WPOS-FM

Holland, Ohio; United States;
- Broadcast area: Toledo metropolitan area
- Frequency: 102.3 MHz (HD Radio)
- Branding: 102.3 Proclaim FM

Programming
- Format: Contemporary Christian
- Affiliations: Moody Radio Salem Radio Network

Ownership
- Owner: The Maumee Valley Broadcasting Association

History
- First air date: September 1, 1966
- Call sign meaning: "We Proclaim Our Savior"

Technical information
- Licensing authority: FCC
- Facility ID: 65946
- Class: A
- ERP: 6,000 watts
- HAAT: 95 meters (312 ft)
- Transmitter coordinates: 41°37′32″N 83°42′41″W﻿ / ﻿41.62556°N 83.71139°W

Links
- Public license information: Public file; LMS;
- Website: proclaimfm.com

= WPOS-FM =

WPOS-FM (102.3 FM) is a commercial radio station licensed to Holland, Ohio, United States, and serving the Toledo metropolitan area with a Contemporary Christian music format.
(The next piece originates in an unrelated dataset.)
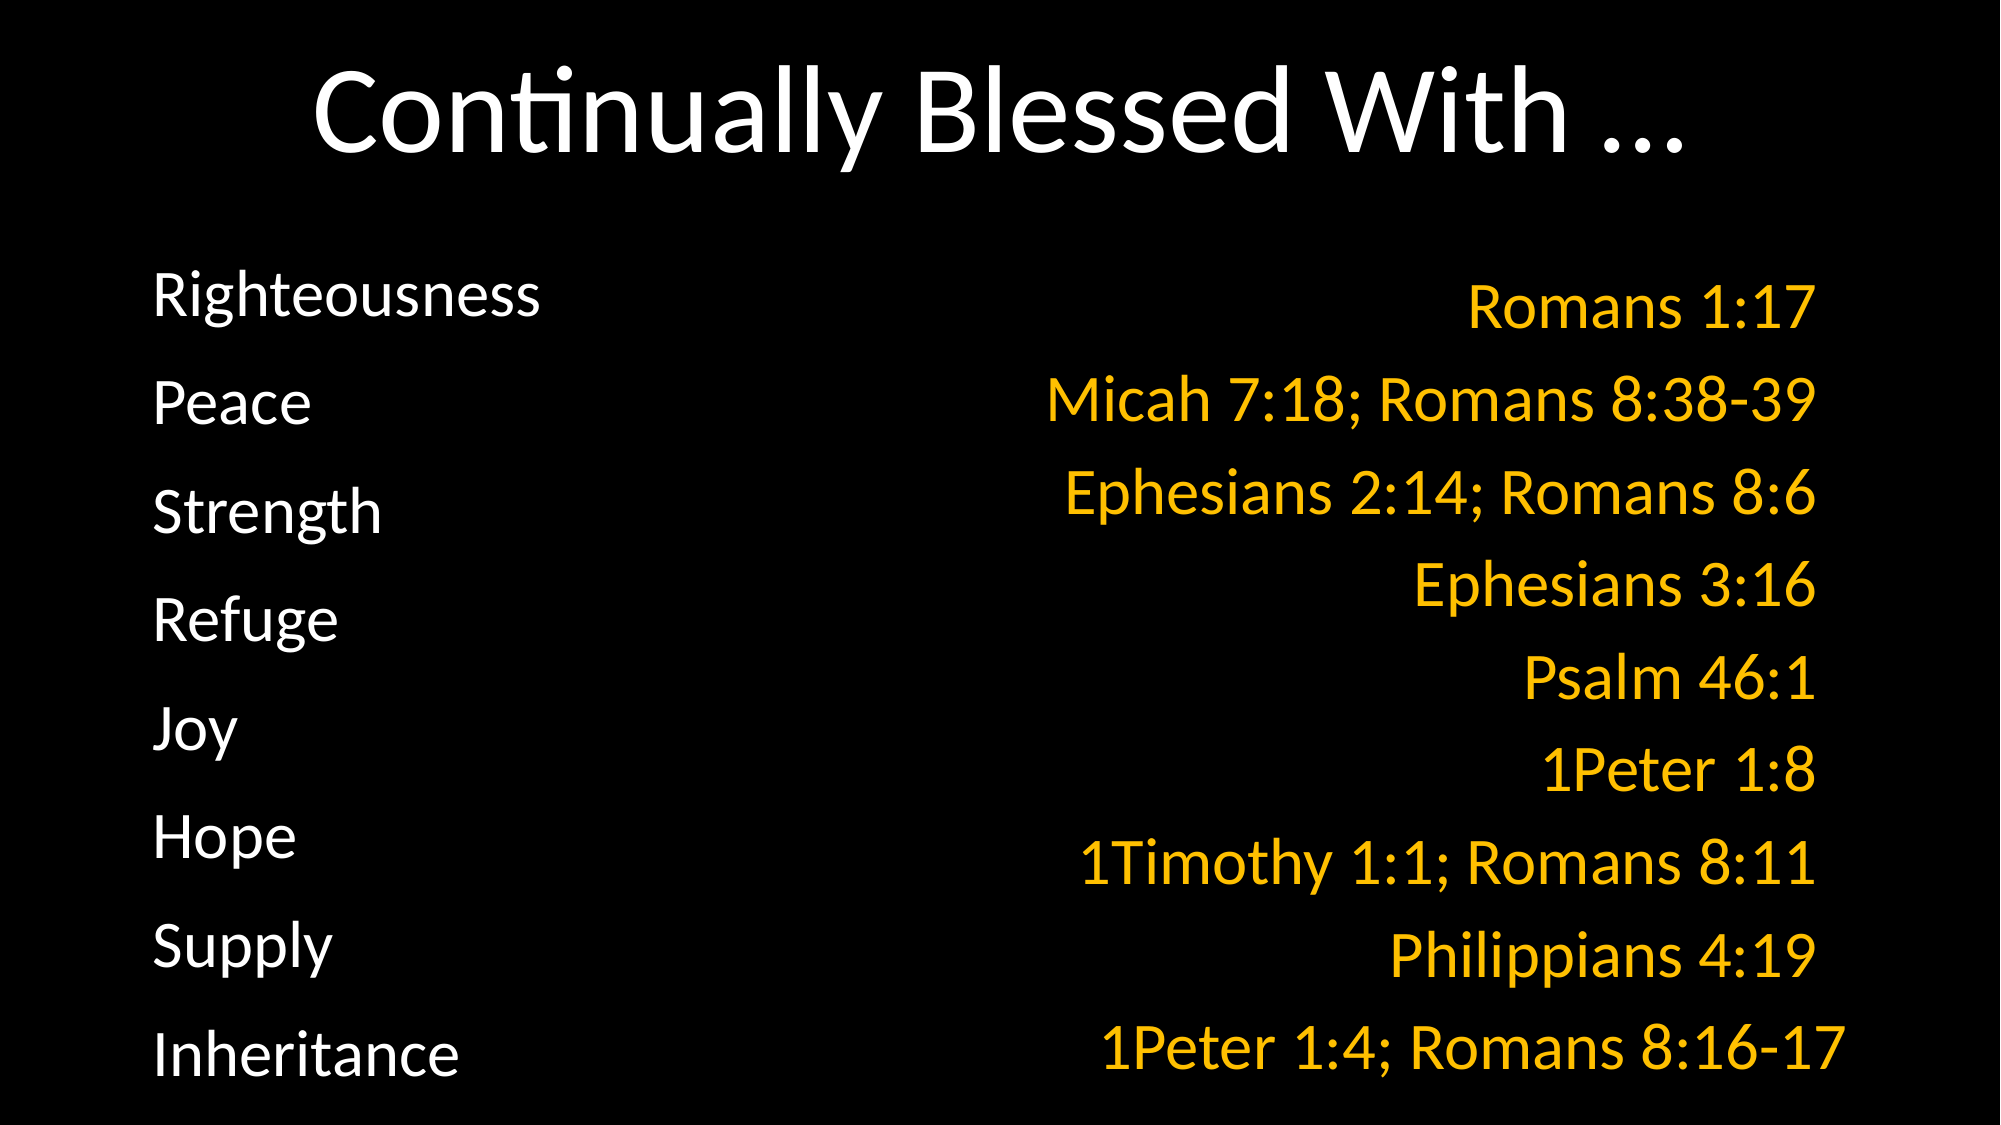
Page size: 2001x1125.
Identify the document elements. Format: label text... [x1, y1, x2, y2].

WPOS-FM is owned by The Maumee Valley Broadcasting Association, a non-profit 501(c)3 organization. The station is 75 percent listener supported, with the other 25 percent coming in through advertising.

The radio studios and transmitter are located at 7112 Angola Road in Holland.

==History==
WPOS-FM began broadcasting on September 9, 1966. Originally it was powered at 3,000 watts and aired a mix of Christian hymns along with talk and teaching shows.

The Maumee Valley Broadcasting Association acquired the construction permit in 1965 before the station was on the air. Its studios and transmitter have always been located on Angola Road in Holland. It has kept the same call sign through its history.

==Programming==
Most of the day, WPOS-FM airs Contemporary Christian music. Talk and teaching shows are heard in early mornings and evenings.